As part of the family Calciviridae, vesivirus is rated as a Category B Biodefense pathogen by the National Institute of Allergy and Infectious Diseases. Category B pathogens are the second highest priority organisms/biological agents, because they are moderately easy to disseminate, result in moderate morbidity rates and low mortality rates, and require specific enhancements for diagnostic capacity and enhanced disease surveillance.

The clinical features of vesivirus infection include intensely itching vesicles with clear fluid-containing blisters that erode into shallow ulcers. The vesiculating blisters have been observed on hands (humans), flippers (sea-lions), hooves (livestock), and the throat and neck (primates). Additional symptoms of vesivirus infection can include hepatitis (human), abortions (livestock), pneumonia (livestock and marine mammals), diarrhea (livestock), gingivitis (primates), myocarditis (livestock and sea mammals), and encephalitis (primates, livestock and sea mammals).

Vesivirus infectivity and cytopathology can vary with the strain, species, and the cell type that is infected. Some animals may only be infected for a short time, but other animals such as chimpanzees may have persistent recurring infections.

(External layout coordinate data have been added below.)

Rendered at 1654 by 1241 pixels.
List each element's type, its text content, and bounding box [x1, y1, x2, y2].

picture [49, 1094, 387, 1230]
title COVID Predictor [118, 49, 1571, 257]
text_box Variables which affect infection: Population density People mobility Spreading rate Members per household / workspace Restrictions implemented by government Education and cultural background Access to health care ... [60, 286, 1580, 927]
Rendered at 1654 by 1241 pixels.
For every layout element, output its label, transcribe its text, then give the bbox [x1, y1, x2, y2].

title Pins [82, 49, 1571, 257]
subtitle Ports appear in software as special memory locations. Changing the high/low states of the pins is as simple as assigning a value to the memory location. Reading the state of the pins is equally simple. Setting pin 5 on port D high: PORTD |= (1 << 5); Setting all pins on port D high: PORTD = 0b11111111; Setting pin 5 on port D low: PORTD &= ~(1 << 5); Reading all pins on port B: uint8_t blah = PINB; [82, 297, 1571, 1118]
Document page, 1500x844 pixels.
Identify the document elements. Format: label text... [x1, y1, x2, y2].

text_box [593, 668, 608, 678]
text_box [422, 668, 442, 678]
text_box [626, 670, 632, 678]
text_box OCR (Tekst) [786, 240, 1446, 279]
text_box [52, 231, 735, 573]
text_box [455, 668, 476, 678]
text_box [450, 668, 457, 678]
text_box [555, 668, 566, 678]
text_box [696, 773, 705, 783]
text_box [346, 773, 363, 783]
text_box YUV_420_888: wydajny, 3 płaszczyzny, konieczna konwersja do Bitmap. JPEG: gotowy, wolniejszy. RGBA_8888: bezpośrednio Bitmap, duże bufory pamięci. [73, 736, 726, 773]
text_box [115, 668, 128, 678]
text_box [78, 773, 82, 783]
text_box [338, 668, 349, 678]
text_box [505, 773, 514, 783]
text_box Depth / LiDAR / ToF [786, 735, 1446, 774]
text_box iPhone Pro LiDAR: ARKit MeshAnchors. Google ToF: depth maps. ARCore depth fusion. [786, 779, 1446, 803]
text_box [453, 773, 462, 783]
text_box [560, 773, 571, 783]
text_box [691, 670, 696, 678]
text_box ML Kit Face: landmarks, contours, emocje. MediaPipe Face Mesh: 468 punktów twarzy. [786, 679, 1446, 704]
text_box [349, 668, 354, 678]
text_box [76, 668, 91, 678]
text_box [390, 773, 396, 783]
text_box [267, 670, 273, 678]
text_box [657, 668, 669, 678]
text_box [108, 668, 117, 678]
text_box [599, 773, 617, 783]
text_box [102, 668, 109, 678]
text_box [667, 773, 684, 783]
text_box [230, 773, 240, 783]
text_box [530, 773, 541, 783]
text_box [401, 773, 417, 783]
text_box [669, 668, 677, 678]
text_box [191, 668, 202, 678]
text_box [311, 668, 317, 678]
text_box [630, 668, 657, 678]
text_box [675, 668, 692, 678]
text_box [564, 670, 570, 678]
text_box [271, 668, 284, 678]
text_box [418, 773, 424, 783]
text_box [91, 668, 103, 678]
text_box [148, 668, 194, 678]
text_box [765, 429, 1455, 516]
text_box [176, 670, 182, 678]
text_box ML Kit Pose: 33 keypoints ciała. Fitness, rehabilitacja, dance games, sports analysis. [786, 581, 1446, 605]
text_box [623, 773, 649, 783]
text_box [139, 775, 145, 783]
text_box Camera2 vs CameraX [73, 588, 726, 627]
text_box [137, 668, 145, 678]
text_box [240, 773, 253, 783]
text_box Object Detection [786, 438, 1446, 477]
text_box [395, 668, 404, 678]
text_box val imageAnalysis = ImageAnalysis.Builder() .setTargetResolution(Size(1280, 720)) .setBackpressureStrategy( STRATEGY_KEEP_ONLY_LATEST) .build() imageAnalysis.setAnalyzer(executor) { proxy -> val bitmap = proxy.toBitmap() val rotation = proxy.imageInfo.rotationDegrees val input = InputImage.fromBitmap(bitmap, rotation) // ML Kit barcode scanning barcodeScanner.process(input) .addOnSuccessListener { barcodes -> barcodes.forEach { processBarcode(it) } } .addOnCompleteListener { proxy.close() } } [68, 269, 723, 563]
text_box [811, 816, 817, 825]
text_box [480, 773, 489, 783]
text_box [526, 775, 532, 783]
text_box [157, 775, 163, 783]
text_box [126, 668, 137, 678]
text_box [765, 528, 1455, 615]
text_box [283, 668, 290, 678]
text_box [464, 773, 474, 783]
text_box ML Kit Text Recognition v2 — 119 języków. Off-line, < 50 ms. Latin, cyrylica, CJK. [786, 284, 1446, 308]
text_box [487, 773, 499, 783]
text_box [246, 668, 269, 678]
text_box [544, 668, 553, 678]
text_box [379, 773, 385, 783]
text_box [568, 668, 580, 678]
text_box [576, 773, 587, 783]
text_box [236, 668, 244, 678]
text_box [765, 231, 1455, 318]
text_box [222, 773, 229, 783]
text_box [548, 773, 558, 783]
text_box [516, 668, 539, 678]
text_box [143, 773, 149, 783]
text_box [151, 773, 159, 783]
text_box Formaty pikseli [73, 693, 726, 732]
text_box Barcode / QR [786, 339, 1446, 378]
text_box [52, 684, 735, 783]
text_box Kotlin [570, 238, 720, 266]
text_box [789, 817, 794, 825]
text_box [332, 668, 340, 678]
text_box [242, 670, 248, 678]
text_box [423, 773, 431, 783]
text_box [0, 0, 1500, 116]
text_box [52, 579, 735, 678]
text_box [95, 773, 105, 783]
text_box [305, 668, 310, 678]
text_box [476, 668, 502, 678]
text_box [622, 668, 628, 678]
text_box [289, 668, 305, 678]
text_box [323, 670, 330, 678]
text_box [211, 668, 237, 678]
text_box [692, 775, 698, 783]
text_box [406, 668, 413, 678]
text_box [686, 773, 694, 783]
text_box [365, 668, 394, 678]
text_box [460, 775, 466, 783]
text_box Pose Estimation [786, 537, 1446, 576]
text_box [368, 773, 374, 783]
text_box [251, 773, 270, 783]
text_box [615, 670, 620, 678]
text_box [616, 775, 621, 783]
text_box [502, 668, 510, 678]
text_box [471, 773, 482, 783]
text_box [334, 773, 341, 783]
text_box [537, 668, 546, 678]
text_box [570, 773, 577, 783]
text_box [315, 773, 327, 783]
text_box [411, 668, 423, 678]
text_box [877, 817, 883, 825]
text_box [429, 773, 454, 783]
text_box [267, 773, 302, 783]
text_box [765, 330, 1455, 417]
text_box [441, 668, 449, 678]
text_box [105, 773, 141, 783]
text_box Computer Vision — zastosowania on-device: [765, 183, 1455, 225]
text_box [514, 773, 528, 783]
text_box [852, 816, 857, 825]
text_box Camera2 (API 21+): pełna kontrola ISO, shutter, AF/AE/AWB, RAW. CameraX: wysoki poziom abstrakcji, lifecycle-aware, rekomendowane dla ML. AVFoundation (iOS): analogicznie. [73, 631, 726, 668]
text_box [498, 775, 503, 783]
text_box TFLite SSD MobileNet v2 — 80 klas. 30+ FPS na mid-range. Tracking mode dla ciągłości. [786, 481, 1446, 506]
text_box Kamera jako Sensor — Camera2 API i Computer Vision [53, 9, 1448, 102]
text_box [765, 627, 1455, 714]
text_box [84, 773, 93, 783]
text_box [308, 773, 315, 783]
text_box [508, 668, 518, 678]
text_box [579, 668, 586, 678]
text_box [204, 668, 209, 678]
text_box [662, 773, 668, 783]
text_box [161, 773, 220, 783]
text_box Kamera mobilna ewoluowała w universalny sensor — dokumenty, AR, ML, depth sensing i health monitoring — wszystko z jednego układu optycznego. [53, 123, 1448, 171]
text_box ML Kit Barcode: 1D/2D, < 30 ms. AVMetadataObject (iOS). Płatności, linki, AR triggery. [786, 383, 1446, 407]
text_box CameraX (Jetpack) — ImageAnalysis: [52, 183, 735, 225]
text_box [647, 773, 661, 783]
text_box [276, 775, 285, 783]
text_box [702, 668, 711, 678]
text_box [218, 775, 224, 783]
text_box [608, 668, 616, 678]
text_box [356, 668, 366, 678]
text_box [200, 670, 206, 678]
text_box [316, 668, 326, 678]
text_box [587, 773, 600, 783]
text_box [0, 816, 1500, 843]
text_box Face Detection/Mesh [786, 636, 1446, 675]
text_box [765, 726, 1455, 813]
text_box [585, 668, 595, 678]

In 2002, a new strain of vesivirus (termed 2117) was isolated as a cell culture contamination of Chinese hamster ovary cells at Boehringer Ingelheim Pharma KG. Vesivirus-2117 is not well studied. However, Vesivirus 2117 has a large host range and poses a significant threat to human and animal species as an emerging pathogen.

In June 2009, Genzyme's Allston, Massachusetts plant was shut down for production of Cerezyme, Fabrazyme, Thyrogen and Myozyme after an infection of Chinese hamster ovary cells with Vesivirus 2117. A similar contamination had occurred in 2008 at the Geel, Belgium facilities and previously at the Allston plant in 2008. Company officials stated that vesivirus can taint these drugs.

The viral genetic sequences of the Vesivirus 2117 strains, Allston 2008/US (GQ475302), Geel 2008 Belgium (GQ475303), and Allston 2009/US were published in GenBank.